Swedish politician (born 1967)

Nalin Baksi (formerly known as Pekgul, born 30 April 1967) is a Swedish Social Democratic politician, nurse and former parliamentarian. She was the first Muslim woman to sit in the Swedish Parliament.

== Life ==
Pekgul was born to Kurdish parents in Batman, Turkey, but migrated to Sweden with her family in 1980 when she was 13. She is the sister of the Kurdish nationalist and anti-racism activist Kurdo Baksi and niece of the author Mahmud Baksi. Pekgul trained as a nurse, a profession in which she worked both before and after her election as a politician.

== Political activities ==
In 1982, Pekgul joined the Swedish Social Democratic Youth League in Tensta, a suburb of Stockholm.

Between 1994 and 2002, Pekgul was a member of the Swedish parliament. She was chairwoman of Social Democratic Women in Sweden (Sveriges socialdemokratiska kvinnoförbund) 2003–2011. Aftonbladet noted that Pekgul was the first Muslim woman to be elected to the Swedish parliament.

Pekgul has supported a progressive form of Islam and ideas of Islamic feminism. She supports the Swedish monarchy and has argued that the Social Democrats should remove calls for a republic from their party programme.

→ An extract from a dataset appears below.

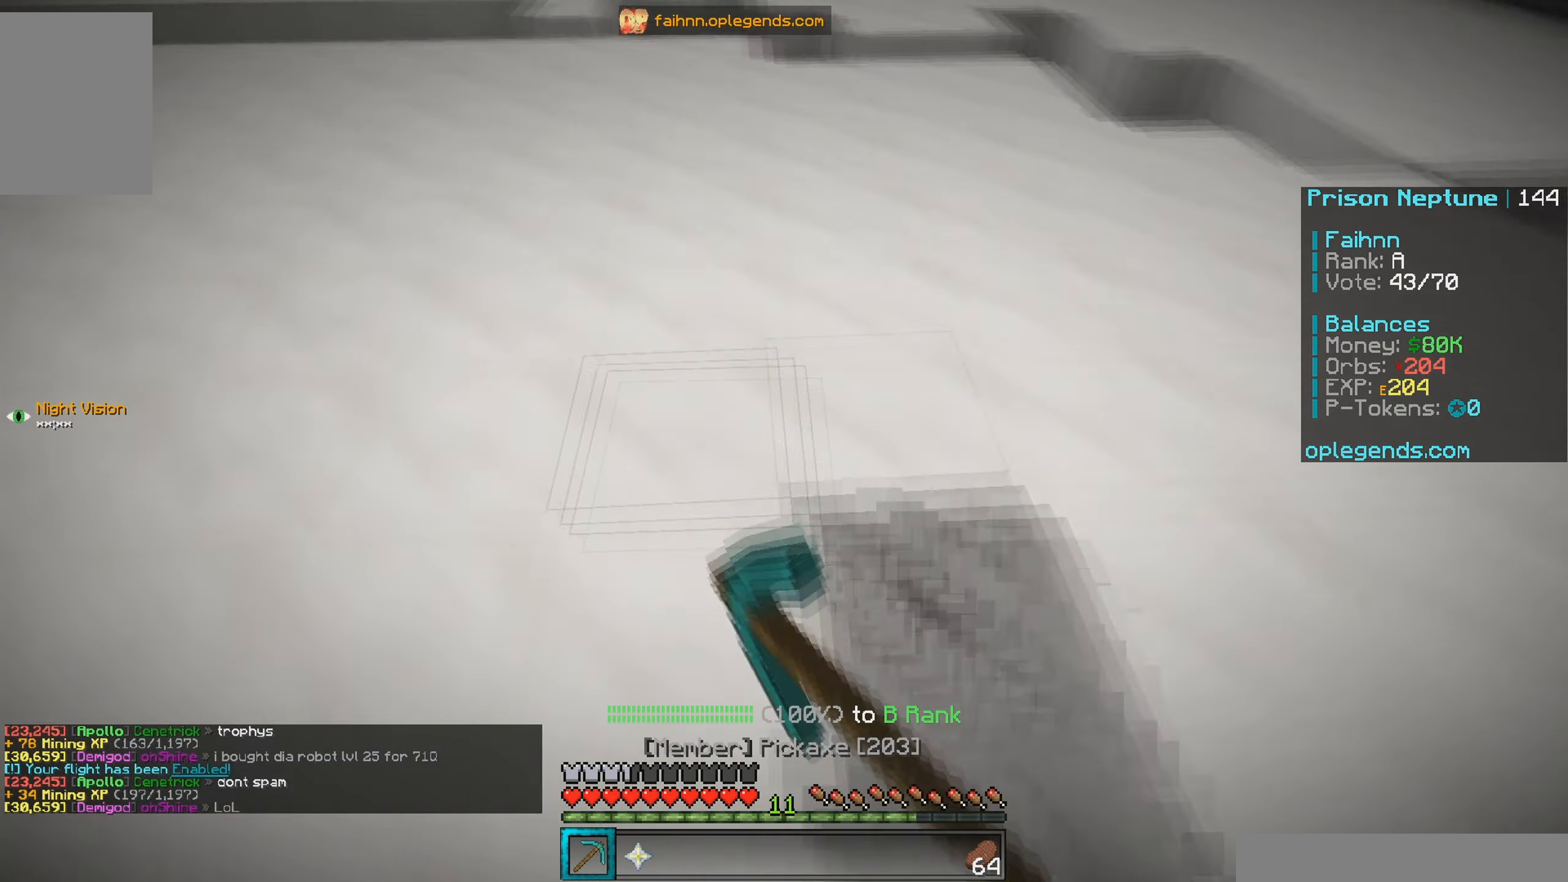
{"keys": ["a", "w"], "mouse": ["left"], "events": []}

After an absence from Swedish politics of seven years, Pekgul announced in 2018 that she would make a political comeback to campaign against religious extremism and honour culture. She campaigned in Gothenburg with Ann-Sofie Hermansson, chairman of the municipal council. She told Aftonbladet that it is the fight against the Sweden Democrats that engages her. The Social Democrats have been criticised for not raising issues of honour violence for fear of losing votes.